Material to process:
• • • • • • •

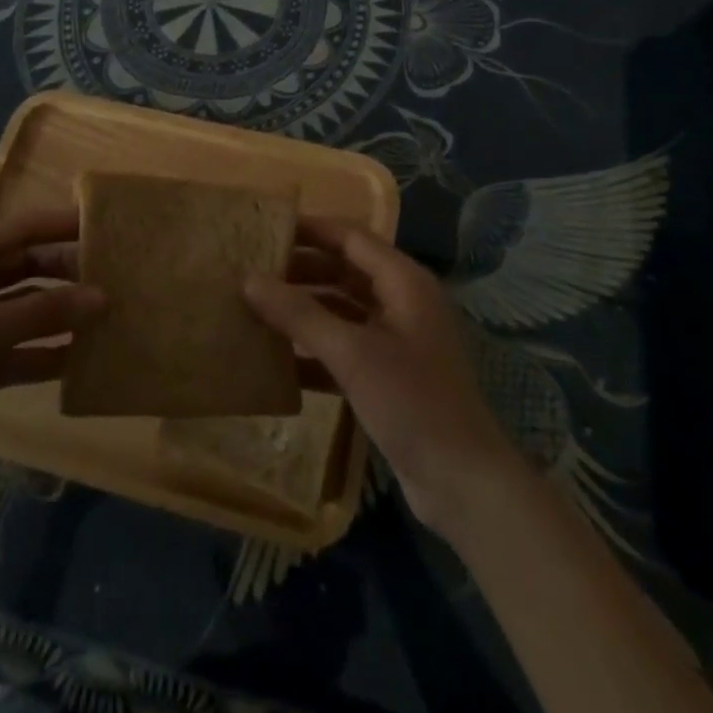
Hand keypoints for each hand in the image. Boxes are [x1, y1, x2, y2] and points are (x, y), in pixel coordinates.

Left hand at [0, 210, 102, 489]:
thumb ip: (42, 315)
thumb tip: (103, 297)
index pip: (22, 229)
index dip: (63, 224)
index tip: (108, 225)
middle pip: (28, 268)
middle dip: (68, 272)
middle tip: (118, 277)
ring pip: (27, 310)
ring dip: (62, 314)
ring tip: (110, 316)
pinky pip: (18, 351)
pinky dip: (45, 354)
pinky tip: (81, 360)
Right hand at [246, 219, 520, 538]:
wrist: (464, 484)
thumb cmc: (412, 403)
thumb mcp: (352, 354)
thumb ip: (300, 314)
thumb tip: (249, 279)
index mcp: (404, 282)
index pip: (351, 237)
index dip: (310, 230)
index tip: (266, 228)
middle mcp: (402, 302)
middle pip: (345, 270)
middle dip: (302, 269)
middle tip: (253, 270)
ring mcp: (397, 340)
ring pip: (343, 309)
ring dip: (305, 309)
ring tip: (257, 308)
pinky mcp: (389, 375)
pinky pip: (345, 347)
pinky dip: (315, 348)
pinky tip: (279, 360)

• • • • • • •

Work item:
Can you repeat, word for word, every line above from the one containing "middle pip: (28, 268)" down to the one containing "middle dip: (302, 269)", including both?

Answer to this problem:
middle pip: (28, 268)
middle dip: (68, 272)
middle tip: (118, 277)
ring pip: (27, 310)
ring dip: (62, 314)
ring tip: (110, 316)
pinky pip: (18, 351)
pinky dip: (45, 354)
pinky tip: (81, 360)
Right hand at [246, 219, 520, 538]:
wrist: (464, 484)
thumb cmc: (412, 403)
thumb mcp: (352, 354)
thumb ip: (300, 314)
thumb tip: (249, 279)
index mcp: (404, 282)
index pip: (351, 237)
index dip: (310, 230)
index tip: (266, 228)
middle mcp: (402, 302)
middle pip: (345, 270)
middle dip: (302, 269)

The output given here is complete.